🤖 AI Summary
This study investigates the effectiveness and limitations of reasoning capabilities in large language models (LLMs) for abstractive summarization. Addressing the underexamined hypothesis that “reasoning universally improves summary quality,” we systematically evaluate eight explicit and implicit reasoning strategies—including chain-of-thought, self-consistency, and stepwise reasoning—across three prominent reasoning-oriented LLMs and eight diverse benchmark datasets. Results reveal a critical trade-off: explicit reasoning enhances linguistic fluency but degrades factual consistency, whereas implicit reasoning exhibits the opposite pattern; moreover, increasing internal reasoning steps does not consistently improve performance. Our core contribution is the empirical identification of an inherent tension between summary quality and factual fidelity in abstractive summarization, leading to the principle that “faithful compression outweighs excessive reasoning.” This work provides both empirical evidence and methodological guidance for the principled design and deployment of reasoning mechanisms in LLM-based summarization systems.

What needs to be done ->
Please reproduce the summary on reasoning in LLM summarization above word for word, from its header to its final sentence.

Record set ->
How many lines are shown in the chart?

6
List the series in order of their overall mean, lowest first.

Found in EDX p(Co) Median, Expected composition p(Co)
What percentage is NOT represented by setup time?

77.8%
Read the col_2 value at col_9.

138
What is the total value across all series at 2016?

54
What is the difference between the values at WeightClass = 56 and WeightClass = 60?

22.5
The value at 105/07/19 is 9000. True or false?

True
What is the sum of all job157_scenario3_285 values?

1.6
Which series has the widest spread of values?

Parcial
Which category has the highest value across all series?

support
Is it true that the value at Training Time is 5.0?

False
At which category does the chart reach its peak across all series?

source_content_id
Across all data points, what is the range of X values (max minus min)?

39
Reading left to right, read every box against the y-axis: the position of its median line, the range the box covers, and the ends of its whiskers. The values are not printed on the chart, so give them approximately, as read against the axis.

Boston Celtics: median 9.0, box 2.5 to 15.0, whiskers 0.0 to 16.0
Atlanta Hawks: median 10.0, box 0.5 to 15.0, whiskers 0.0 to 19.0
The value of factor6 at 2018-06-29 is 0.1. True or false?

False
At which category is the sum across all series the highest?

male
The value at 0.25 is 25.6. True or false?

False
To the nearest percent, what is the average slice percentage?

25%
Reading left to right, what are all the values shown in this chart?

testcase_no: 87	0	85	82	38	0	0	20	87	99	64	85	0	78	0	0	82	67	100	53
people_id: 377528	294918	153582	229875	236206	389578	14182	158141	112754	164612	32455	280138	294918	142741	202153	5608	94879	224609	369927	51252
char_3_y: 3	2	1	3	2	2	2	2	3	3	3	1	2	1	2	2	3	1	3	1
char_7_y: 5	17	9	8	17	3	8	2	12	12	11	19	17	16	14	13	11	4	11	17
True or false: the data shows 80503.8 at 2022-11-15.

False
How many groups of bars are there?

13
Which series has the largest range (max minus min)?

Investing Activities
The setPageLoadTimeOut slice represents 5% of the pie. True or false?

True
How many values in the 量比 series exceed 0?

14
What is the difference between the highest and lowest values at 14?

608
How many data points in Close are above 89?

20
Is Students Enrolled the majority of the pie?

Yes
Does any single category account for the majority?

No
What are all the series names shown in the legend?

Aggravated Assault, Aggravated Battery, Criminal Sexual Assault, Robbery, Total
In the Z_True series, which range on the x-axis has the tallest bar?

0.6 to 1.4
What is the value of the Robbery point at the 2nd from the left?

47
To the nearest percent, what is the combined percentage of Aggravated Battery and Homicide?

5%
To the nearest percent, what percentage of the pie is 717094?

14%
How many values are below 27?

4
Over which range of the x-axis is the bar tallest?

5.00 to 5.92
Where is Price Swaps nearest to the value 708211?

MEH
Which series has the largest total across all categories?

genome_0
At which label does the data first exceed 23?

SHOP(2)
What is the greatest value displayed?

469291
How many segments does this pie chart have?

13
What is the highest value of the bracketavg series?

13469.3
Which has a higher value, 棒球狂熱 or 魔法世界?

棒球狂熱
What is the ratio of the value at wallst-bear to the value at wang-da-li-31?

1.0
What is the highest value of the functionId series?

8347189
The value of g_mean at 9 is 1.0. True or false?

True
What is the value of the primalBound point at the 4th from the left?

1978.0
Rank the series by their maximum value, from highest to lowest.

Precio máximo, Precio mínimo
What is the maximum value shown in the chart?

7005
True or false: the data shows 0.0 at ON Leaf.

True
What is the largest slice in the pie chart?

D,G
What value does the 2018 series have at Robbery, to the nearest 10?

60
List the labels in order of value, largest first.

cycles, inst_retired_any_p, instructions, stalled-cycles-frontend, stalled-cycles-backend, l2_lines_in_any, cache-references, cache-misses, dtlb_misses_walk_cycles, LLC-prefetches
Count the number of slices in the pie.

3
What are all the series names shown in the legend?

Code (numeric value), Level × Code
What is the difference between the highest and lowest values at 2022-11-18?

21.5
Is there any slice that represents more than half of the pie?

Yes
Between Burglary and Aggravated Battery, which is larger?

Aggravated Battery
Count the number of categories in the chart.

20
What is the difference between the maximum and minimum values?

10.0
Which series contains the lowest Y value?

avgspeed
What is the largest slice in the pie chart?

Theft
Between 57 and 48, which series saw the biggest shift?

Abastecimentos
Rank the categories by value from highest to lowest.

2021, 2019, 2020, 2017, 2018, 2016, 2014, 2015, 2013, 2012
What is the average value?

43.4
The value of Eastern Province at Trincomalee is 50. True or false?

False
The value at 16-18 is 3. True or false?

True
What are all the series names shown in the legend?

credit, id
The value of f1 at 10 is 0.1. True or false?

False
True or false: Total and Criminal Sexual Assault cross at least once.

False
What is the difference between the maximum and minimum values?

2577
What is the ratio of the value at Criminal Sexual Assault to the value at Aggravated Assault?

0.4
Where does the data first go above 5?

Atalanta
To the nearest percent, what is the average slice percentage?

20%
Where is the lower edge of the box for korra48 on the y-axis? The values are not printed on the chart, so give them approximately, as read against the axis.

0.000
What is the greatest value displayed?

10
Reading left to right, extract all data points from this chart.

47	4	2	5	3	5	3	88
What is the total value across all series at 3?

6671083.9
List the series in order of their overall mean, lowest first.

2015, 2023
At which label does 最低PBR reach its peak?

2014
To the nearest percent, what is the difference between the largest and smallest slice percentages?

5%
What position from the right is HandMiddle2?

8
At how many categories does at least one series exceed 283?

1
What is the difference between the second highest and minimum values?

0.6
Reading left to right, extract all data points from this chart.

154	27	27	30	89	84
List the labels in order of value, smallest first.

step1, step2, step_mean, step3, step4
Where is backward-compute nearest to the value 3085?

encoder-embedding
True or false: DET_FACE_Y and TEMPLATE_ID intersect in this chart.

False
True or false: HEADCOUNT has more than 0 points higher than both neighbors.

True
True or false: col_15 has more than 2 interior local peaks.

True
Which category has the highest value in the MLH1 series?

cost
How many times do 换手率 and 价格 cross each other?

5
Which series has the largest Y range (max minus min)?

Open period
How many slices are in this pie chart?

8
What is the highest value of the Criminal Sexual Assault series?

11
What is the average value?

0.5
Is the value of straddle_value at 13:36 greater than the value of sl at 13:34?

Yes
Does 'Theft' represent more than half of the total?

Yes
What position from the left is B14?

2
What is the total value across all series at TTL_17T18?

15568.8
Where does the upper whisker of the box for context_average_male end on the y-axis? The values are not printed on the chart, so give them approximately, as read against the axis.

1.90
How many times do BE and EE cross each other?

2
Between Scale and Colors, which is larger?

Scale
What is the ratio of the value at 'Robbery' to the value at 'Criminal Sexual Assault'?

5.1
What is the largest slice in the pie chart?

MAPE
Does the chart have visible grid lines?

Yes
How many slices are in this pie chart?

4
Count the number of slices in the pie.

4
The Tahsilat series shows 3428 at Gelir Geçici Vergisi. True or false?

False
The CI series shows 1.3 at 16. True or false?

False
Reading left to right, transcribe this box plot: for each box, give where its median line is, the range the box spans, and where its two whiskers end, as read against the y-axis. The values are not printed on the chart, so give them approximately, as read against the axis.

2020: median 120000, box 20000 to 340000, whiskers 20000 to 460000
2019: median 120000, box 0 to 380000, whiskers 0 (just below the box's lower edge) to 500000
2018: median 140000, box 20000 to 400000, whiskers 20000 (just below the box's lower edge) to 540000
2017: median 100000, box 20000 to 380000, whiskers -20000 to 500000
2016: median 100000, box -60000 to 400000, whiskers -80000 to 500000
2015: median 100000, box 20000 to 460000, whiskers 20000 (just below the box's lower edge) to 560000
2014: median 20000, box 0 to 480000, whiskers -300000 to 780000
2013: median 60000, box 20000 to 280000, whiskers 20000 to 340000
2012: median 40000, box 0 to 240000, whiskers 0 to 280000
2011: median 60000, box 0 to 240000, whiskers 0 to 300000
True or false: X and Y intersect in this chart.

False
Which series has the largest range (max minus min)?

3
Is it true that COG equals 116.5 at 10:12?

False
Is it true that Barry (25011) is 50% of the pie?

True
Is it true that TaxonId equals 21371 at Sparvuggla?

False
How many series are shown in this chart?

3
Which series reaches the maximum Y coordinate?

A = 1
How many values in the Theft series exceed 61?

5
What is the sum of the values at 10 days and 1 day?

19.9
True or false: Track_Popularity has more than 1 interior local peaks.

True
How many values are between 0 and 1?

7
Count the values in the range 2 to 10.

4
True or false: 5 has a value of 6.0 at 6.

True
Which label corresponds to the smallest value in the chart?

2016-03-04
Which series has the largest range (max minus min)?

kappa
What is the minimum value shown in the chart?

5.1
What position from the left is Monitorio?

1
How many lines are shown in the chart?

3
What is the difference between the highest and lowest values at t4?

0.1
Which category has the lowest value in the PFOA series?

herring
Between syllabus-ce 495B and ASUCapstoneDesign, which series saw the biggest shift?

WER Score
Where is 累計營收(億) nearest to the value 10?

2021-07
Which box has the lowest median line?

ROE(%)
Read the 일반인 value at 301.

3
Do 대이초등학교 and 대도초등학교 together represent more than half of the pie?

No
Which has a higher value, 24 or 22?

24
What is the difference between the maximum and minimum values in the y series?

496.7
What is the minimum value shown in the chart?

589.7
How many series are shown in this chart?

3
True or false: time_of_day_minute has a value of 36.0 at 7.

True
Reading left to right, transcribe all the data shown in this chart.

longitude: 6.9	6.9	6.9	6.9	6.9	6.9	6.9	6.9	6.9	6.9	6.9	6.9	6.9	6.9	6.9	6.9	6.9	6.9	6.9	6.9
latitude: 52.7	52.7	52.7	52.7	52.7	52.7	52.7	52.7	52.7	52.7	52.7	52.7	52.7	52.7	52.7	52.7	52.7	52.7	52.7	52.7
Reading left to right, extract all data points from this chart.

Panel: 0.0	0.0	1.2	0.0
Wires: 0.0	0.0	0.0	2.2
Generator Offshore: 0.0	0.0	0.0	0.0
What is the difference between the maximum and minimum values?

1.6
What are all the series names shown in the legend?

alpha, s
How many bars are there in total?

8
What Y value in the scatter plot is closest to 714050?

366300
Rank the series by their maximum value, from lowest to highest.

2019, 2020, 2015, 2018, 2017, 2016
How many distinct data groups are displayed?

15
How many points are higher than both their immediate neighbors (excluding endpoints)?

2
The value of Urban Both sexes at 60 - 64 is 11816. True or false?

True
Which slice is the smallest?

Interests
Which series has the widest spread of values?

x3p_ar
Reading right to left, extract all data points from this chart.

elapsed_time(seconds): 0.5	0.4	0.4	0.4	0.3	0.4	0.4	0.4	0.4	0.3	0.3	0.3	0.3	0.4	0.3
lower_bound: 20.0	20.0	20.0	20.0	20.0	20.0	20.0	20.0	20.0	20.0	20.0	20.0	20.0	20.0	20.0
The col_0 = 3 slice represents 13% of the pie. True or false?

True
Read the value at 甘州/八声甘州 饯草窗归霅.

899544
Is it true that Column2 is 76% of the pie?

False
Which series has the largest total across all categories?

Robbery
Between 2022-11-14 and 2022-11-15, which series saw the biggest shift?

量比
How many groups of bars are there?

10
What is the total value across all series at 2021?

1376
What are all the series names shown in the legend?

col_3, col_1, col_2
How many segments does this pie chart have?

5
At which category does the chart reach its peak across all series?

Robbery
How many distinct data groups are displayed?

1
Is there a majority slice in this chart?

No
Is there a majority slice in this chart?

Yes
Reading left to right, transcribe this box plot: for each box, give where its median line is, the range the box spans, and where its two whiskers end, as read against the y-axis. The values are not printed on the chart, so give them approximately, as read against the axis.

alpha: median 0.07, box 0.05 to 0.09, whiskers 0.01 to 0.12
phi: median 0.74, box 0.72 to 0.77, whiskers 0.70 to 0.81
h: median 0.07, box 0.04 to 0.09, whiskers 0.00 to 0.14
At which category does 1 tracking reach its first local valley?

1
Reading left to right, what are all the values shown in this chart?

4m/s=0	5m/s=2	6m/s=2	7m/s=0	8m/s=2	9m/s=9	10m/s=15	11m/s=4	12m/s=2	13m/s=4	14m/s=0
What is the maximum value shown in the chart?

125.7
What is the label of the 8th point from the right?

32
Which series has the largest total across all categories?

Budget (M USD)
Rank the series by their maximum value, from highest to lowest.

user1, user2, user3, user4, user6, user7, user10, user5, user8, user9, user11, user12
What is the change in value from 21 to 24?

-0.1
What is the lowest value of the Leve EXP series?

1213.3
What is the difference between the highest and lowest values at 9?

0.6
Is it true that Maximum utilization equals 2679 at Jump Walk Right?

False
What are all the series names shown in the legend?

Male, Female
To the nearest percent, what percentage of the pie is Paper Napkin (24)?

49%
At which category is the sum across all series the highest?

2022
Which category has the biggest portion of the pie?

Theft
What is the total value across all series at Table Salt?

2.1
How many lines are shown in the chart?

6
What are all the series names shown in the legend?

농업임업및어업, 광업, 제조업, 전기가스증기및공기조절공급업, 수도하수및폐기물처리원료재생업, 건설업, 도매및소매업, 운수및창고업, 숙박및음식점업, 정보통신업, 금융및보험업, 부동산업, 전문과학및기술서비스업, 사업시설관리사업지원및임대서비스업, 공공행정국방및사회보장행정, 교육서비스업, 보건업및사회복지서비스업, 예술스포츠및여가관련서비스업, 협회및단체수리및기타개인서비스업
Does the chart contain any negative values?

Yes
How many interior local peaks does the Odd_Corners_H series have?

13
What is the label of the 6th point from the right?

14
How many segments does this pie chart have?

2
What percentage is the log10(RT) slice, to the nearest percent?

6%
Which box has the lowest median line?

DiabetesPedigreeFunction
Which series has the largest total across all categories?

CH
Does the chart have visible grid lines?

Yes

Response area ->
🤖 AI Summary
This study investigates the effectiveness and limitations of reasoning capabilities in large language models (LLMs) for abstractive summarization. Addressing the underexamined hypothesis that “reasoning universally improves summary quality,” we systematically evaluate eight explicit and implicit reasoning strategies—including chain-of-thought, self-consistency, and stepwise reasoning—across three prominent reasoning-oriented LLMs and eight diverse benchmark datasets. Results reveal a critical trade-off: explicit reasoning enhances linguistic fluency but degrades factual consistency, whereas implicit reasoning exhibits the opposite pattern; moreover, increasing internal reasoning steps does not consistently improve performance. Our core contribution is the empirical identification of an inherent tension between summary quality and factual fidelity in abstractive summarization, leading to the principle that “faithful compression outweighs excessive reasoning.” This work provides both empirical evidence and methodological guidance for the principled design and deployment of reasoning mechanisms in LLM-based summarization systems.